Zoning Referendum Proponents Deliver 70,000 Petition Signatures
Group needs nearly 29,000 verified signatures of registered county voters to place zoning issues in the 2nd and 6th Council Districts on the 2014 ballot.
UPDATED (9:03 p.m.)—A developer-backed group that hopes to force two zoning bills to the 2014 ballot has delivered the first installment of signatures to the Baltimore County Board of Elections.
The Committee for Zoning Integrity announced in a statement Friday that it submitted 34,000 signatures for the petition on the 6th district zoning issues and another 36,662 on the 2nd Council District zoning bill to the board of elections, according to an email Friday night from Stuart Kaplow, attorney for the group.
By law, the group needs to collect 28,826 signatures of registered Baltimore County voters for each bill within 45 days of the county executive signing the bills.
The group can extend the deadline by 30 days if it submits at least 9,513 signatures by Monday.

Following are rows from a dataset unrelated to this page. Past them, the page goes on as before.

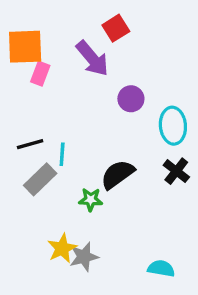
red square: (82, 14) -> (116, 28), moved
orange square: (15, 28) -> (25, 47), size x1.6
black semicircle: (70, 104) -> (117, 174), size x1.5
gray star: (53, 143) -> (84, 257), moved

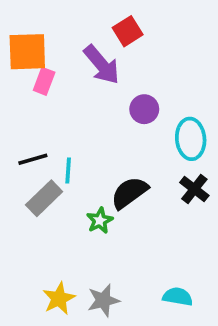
green star: (91, 200) -> (100, 221), turned -30
yellow star: (62, 248) -> (59, 298), moved
gray star: (84, 257) -> (103, 300), moved

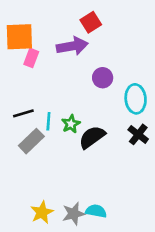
purple arrow: (102, 65) -> (72, 46), turned -60
green star: (100, 221) -> (71, 124), moved
cyan semicircle: (178, 297) -> (96, 211), moved

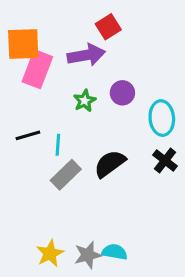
pink rectangle: (31, 58) -> (37, 69), size x1.6
green star: (71, 124) -> (85, 101), moved
gray rectangle: (31, 141) -> (66, 175), moved

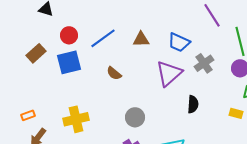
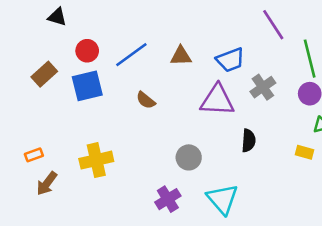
blue trapezoid: (179, 42) -> (230, 60), turned -45
purple triangle: (169, 73) -> (217, 100), turned 44
gray circle: (135, 117) -> (189, 157), moved

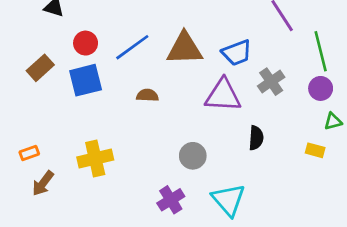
brown triangle: (181, 56) -> (185, 49), size x1.6
brown semicircle: (146, 100) -> (147, 95), turned 144

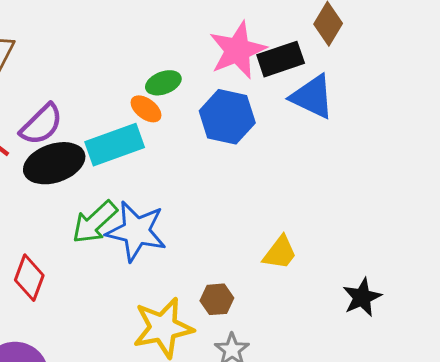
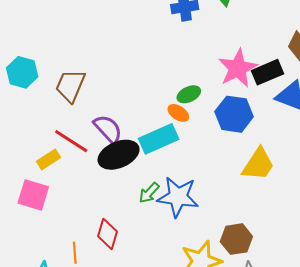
purple semicircle: (41, 124) -> (108, 129), turned -84
green arrow: (95, 222) -> (149, 193), size x0.7
yellow trapezoid: (280, 253) -> (258, 164), moved, size x1.4
brown hexagon: (217, 299) -> (236, 239), size x1.4

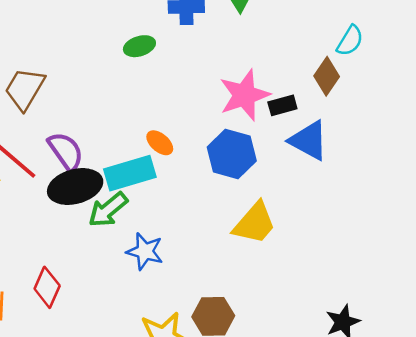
black rectangle: (267, 72) -> (282, 105), size x0.7
green ellipse: (189, 94) -> (139, 46), moved
green arrow: (149, 193) -> (108, 210), moved, size x1.4
blue star: (178, 197) -> (145, 251), size x0.7

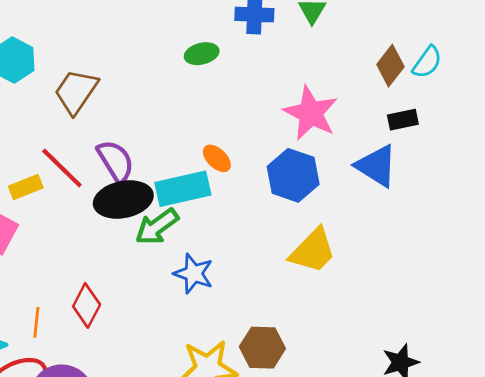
brown diamond: (327, 76) -> (390, 66), moved
pink star: (244, 95) -> (311, 113), turned -30
black rectangle: (282, 105) -> (403, 120), moved

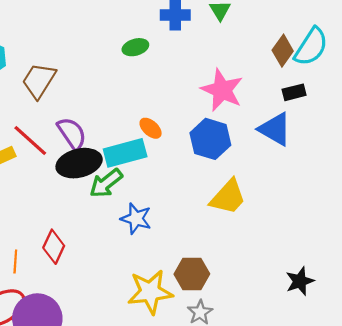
cyan semicircle: (427, 62) -> (311, 47), size x1.5

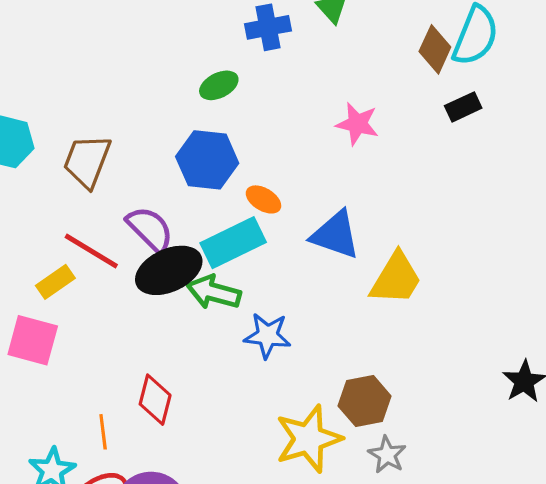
pink star: (222, 90) -> (357, 124), size x0.7
blue triangle: (275, 129) -> (336, 235), moved
blue hexagon: (210, 139) -> (207, 160), moved
green arrow: (106, 183) -> (214, 292), turned 64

“Baltimore County citizens have embraced our effort, we have achieved this first milestone with little resistance and this achievement represents a significant victory in our program,” Shirley Supik, a community activist and chair of the Committee for Zoning Integrity, Inc., said in a statement. “It is clear that the zoning process in Baltimore County is broken. This is the first step in fixing the way we rezone.”
David S. Brown Enterprises and The Cordish Companies are seeking to overturn bills that rezoned nearby properties that could be redeveloped and ultimately compete with their projects.
The Committee for Zoning Intergrity is backed by developers who are seeking to overturn zoning decisions made by the council last month.
Brown is the developer of Metro Centre at Owings Mills which is near the former Solo Cup plant that is to be redeveloped into a shopping center called Foundry Row. That project would feature a Wegman's grocery store as its anchor.
In Middle River, Cordish is opposing the redevelopment of the Middle River Depot. The depot, if redeveloped, could result in Walmart leaving its current location in the Carroll Island Shopping Center and moving to the new depot location, Cordish said in July.
Cordish owns the Carroll Island Shopping Center.
No county law, much less a zoning bill, has ever been petitioned to referendum in Baltimore County.
The New York-based owner of the Middle River Depot purchased airtime on local radio stations asking county resident not to sign the petition.
Another group calling itself the Don't Sign It! Coalition is also asking residents to not sign the petition.
"This is a real affront to the zoning process," said Ruth Goldstein, a Pikesville community activist who helped organize the coalition said in an interview last week. She added that the process "could afford to be fixed but not by David S. Brown and David Cordish, who are probably the biggest two beneficiaries of it."
If the bills are successfully placed on the ballot, voters across the county would be asked to vote to approve or reject the bills which affect a number of properties in the 2nd and 6th Council Districts.
Supik, in her statement Friday, said the Committee for Zoning Integrity will continue for a few more days to buttress the filing and in anticipation of challenges to ensure extra signatures."
Editor's note: This story was updated to correct an error on the number of signatures sent to the board of elections. The original number used was contained in a statement emailed by the Committee for Zoning Integrity.